[Saved data entries]
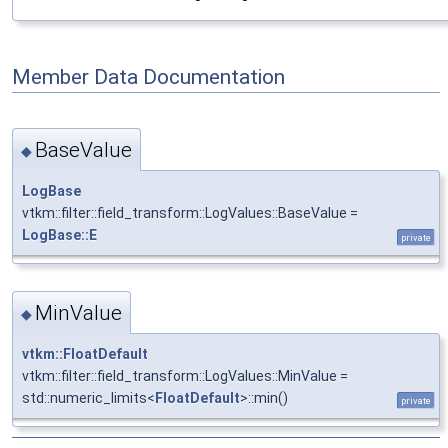
Member Data Documentation
BaseValue
◆
LogBase
vtkm::filter::field_transform::LogValues::BaseValue =
LogBase::E
private
MinValue
◆
vtkm::FloatDefault
vtkm::filter::field_transform::LogValues::MinValue =
std::numeric_limits<
FloatDefault
>::min()
private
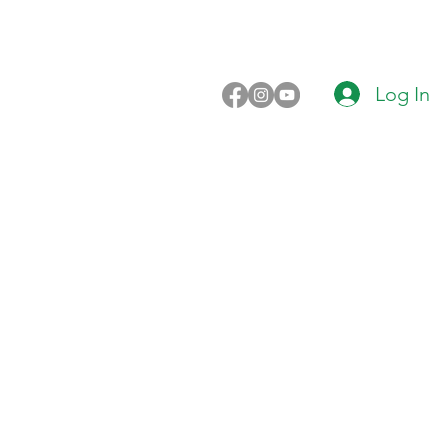
Log In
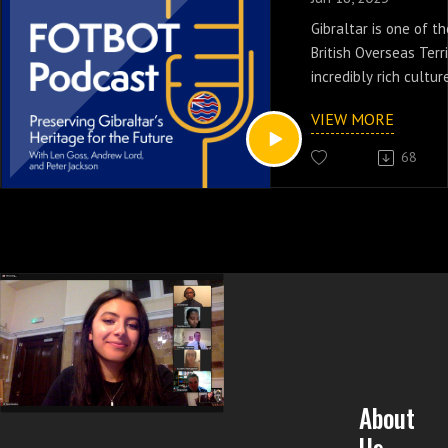
Gibraltar is one of 
British Overseas Terri
incredibly rich cultur
podcast episode, our
VIEW MORE
Reem Ibrahim chairs 
panel discussion on ju
68
On the panel, we hea
Andrew Lord, and Pet
about the history, pr
challenges and oppor
British Overseas Terri
About
Us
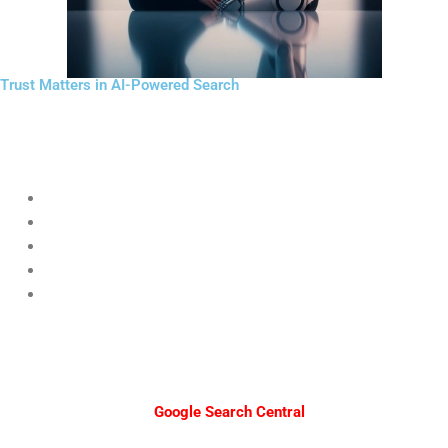
Trust Matters in AI-Powered Search
AI search systems evaluate credibility.
Businesses should strengthen authority through:
Expert-written content
Customer testimonials
Consistent publishing
Secure websites (HTTPS)
Transparent business information
A website with weak credibility may struggle to appear in future
AI-
powered search
results.
Useful resources from
Google Search Central
explain how content
quality affects discoverability.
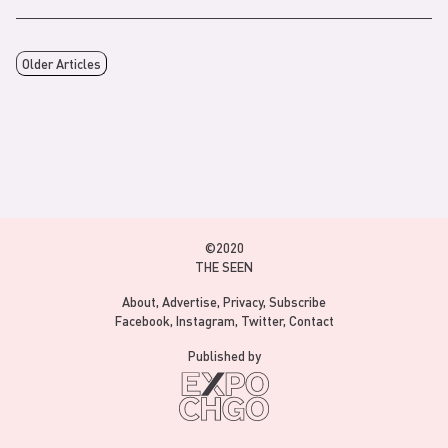
Older Articles
©2020
THE SEEN
About
Advertise
Privacy
Subscribe
Facebook
Instagram
Twitter
Contact
Published by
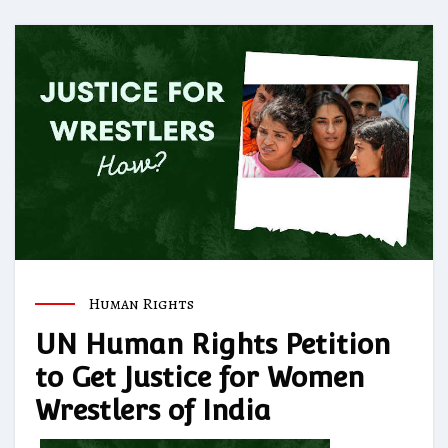
Human Rights
UN Human Rights Petition
to Get Justice for Women
Wrestlers of India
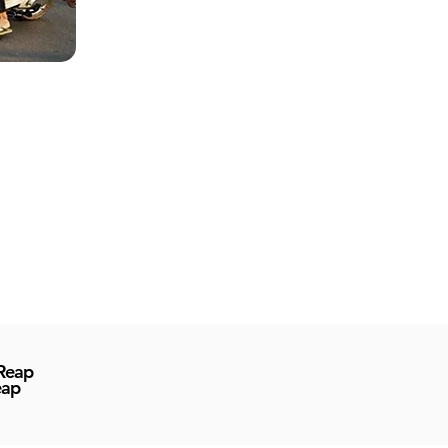
 Reap
eap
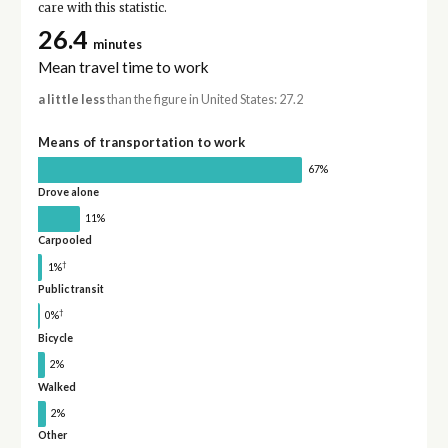
care with this statistic.
26.4
minutes
Mean travel time to work
a little less
than the figure in United States: 27.2
Means of transportation to work
67%
Drove alone
11%
Carpooled
†
1%
Public transit
†
0%
Bicycle
2%
Walked
2%
Other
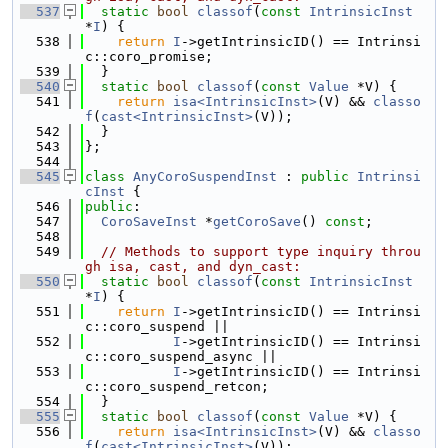
  537
static
bool
classof
(
const
IntrinsicInst
*
I
) {
  538
return
I
->getIntrinsicID() == Intrinsi
c::coro_promise;
  539
  }
  540
static
bool
classof
(
const
Value
 *V) {
  541
return
isa<IntrinsicInst>
(V) && 
classo
f
(
cast<IntrinsicInst>
(V));
  542
  }
  543
};
  544
  545
class 
AnyCoroSuspendInst
 : 
public
Intrinsi
cInst
 {
  546
public
:
  547
CoroSaveInst
 *
getCoroSave
() 
const
;
  548
  549
// Methods to support type inquiry throu
gh isa, cast, and dyn_cast:
  550
static
bool
classof
(
const
IntrinsicInst
*
I
) {
  551
return
I
->getIntrinsicID() == Intrinsi
c::coro_suspend ||
  552
I
->getIntrinsicID() == Intrinsi
c::coro_suspend_async ||
  553
I
->getIntrinsicID() == Intrinsi
c::coro_suspend_retcon;
  554
  }
  555
static
bool
classof
(
const
Value
 *V) {
  556
return
isa<IntrinsicInst>
(V) && 
classo
f
(
cast<IntrinsicInst>
(V));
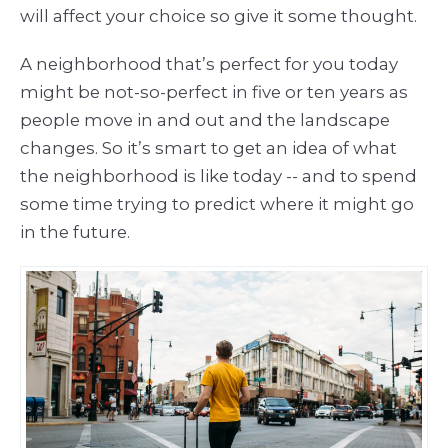
will affect your choice so give it some thought.
A neighborhood that’s perfect for you today
might be not-so-perfect in five or ten years as
people move in and out and the landscape
changes. So it’s smart to get an idea of what
the neighborhood is like today -- and to spend
some time trying to predict where it might go
in the future.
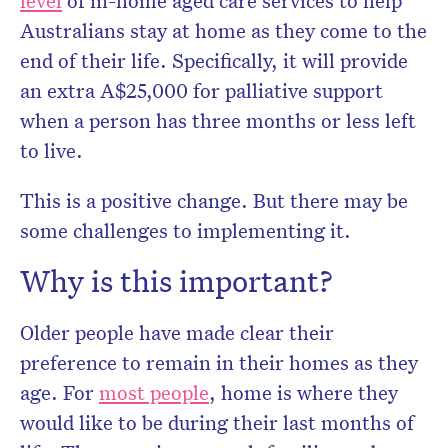
level
of in-home aged care services to help
Australians stay at home as they come to the
end of their life. Specifically, it will provide
an extra A$25,000 for palliative support
when a person has three months or less left
to live.
This is a positive change. But there may be
some challenges to implementing it.
Why is this important?
Older people have made clear their
preference to remain in their homes as they
age. For
most people
, home is where they
would like to be during their last months of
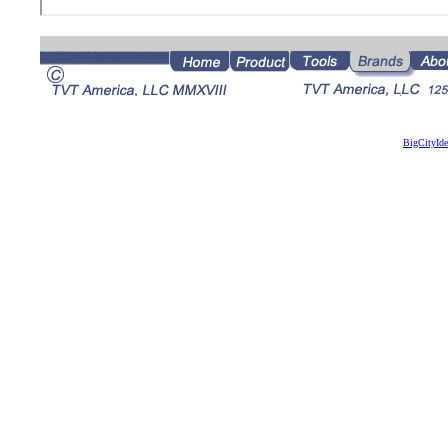
BigCityId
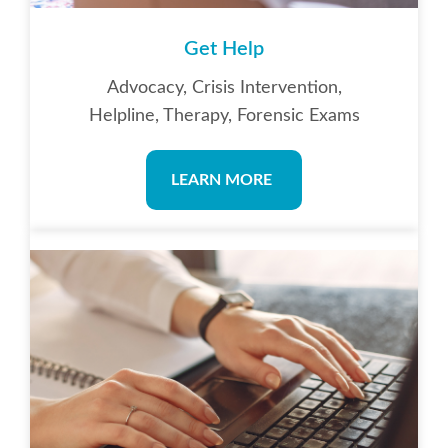
Get Help
Advocacy, Crisis Intervention,
Helpline, Therapy, Forensic Exams
LEARN MORE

THE TASK |
Leave out the pictures, and write out exactly the lines from the line containing "some challenges to implementing it." through the end of the records above.

WRITTEN REPLY |
some challenges to implementing it.
Why is this important?
Older people have made clear their
preference to remain in their homes as they
age. For
most people
, home is where they
would like to be during their last months of
BigCityId
Get Help
Advocacy, Crisis Intervention,
Helpline, Therapy, Forensic Exams
LEARN MORE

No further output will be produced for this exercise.